Déchiffrer la lettre du ministre
C'est à lui que Soliman-Béy remit, le 12 au soir, la lettre en question à déchiffrer ; je l'appris par Paul que j'envoyai chez lui le 22 au matin. Chévrier, à qui Paul me renvoya, et que je fis appeler aussi, me dit qu'il y avait des fautes qui l'empêchaient de déchiffrer une partie de la lettre ; qu'il entrevoyait pourtant des avantages personnels qu'on faisait espérer au comte, et sur lesquels il ne pouvait s'expliquer davantage jusqu'à ce que le comte revînt dans un état à pouvoir y donner son aveu, mais qu'il communiquerait, après en avoir pris la permission de Soliman-Béy, ce qui pouvait concerner le service du roi, celte partie se trouvant presque entièrement déchiffrée. Il m'apporta, en effet, hier au soir, l'extrait de cette lettre, dont vous trouverez ci-joint la copie.
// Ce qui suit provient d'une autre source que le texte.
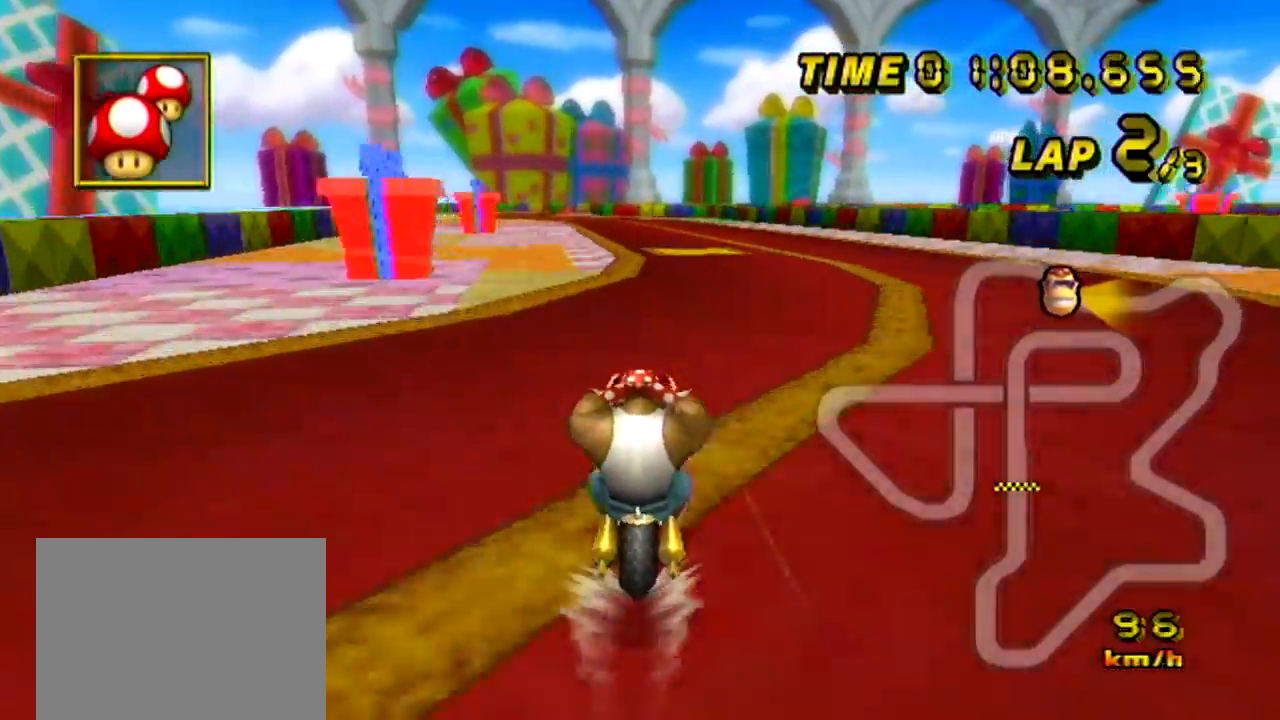
{"buttons": ["A"], "left_stick": "center", "events": []}
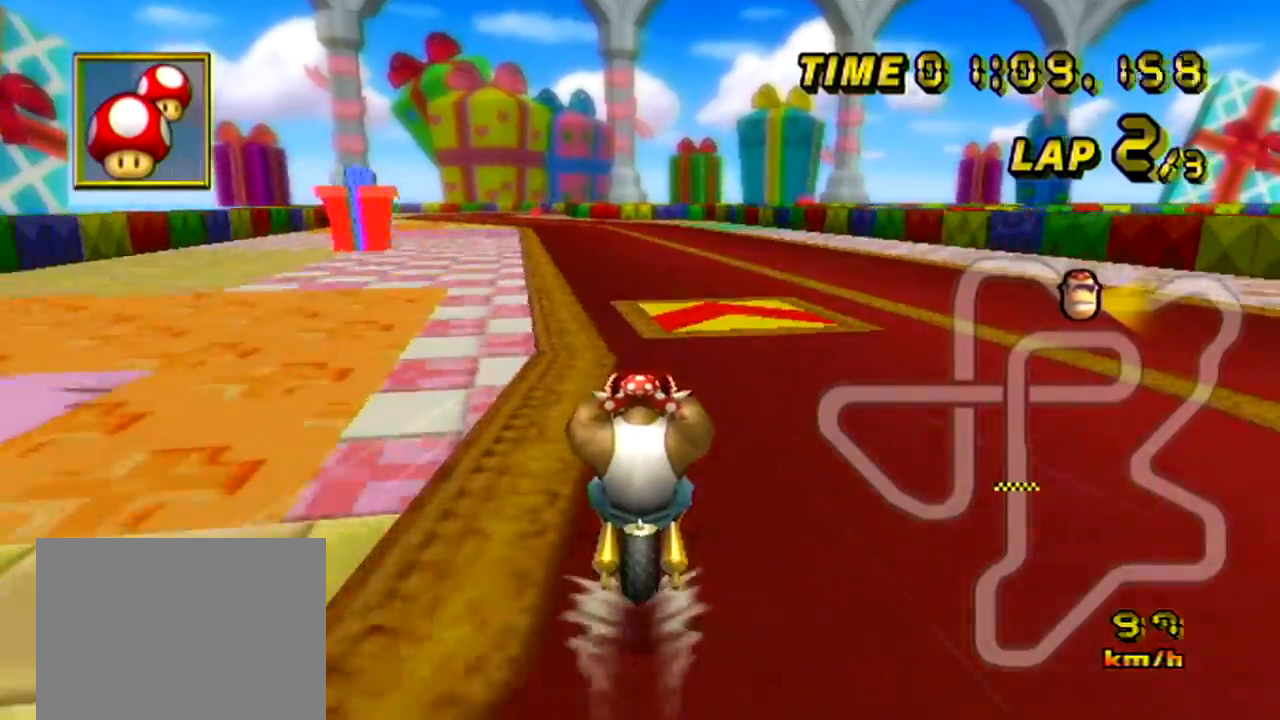
{"buttons": ["A"], "left_stick": "center", "events": [[217, "left_stick", "left"], [233, "R1", "down"], [367, "left_stick", "center"], [417, "R1", "up"]]}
Avant d'entrer dans des réflexions qu'elle peut exiger, j'ajouterai qu'après la lecture de votre pièce, j'envoyai M. Peyssonnel chez Soliman-béy pour le remercier de ma part de cette communication, et lui dire que j'avais bien des raisons de regretter M. de Bonneval, mais que cette lettre augmentait infiniment mes regrets; qu'au reste, je souhaitais de trouver des occasions pour contribuer à son avancement, et que, s'il était dans l'intention de continuer de prêter ses soins aux intérêts de la France, je serais charmé que la négociation à laquelle cette lettre était relative, lui fournit un moyen naturel de se ménager la confidence de la Porte. Soliman, très-sensible à ce compliment, dit à Peyssonnel qu'il me priait d'excuser si cette communication avait été imparfaite ; que si le comte venait en santé, il ne serait peut-être pas si scrupuleux ; qu'à l'égard de la négociation, il trouvait que le comte, par excès de confiance pour Saïd-Éffendi, avait un peu négligé le réis-éffendi, qui n'était pas de ses amis ; que pour lui, il avait été le matin même voir le ministre, afin de le rendre favorable aux vues qu'il avait de se faire pourvoir de la charge de coumbaradgi-bachi ; qu'au reste il n'avait jamais beaucoup aimé à se mêler des affaires d'autrui, mais qu'il se prêterait pourtant à tout ce que la France pourrait exiger de lui. Le sieur Peyssonnel lui dit que son éloignement des affaires était la preuve d'un jugement solide, mais que celle-ci pouvait bien mériter quelque exception : ce à quoi Soliman n'eut pas de peine de convenir. Il me reste à observer à présent, monsieur, que les dernières instructions renfermées tant dans les lettres dont vous m'avez honoré que dans celles à M. le comte de Bonneval diffèrent des précédentes :
1° en ce que vous ne demandiez alors que des démonstrations de la part des Turcs, et qu'à présent vous souhaitez qu'ils agissent réellement et prennent les armes pour empêcher que la reine de Hongrie ne s'empare de l'Italie ; et, comme ce point est délicat, vous souhaitez qu'on puisse l'obtenir, autant qu'il se pourra, par des démarches indirectes et secrètes. Si Soliman-béy supplée à celles que vous attendiez du comte de Bonneval, elles seront indirectes ; pour ce qui est de savoir si elles seront secrètes, vous en jugerez vous-même, monsieur, par tous les détails dont je vous ai informé sur la façon dont M. le comte de Bonneval dirigeait cette affaire. Quant à moi, monsieur, je me conformerai à ce que vous me prescrivez de ne donner aucun mémoire, nonobstant l'approbation que vous avez donnée à celui qui fit la base de ma conférence du 29 août avec le grand-vézir.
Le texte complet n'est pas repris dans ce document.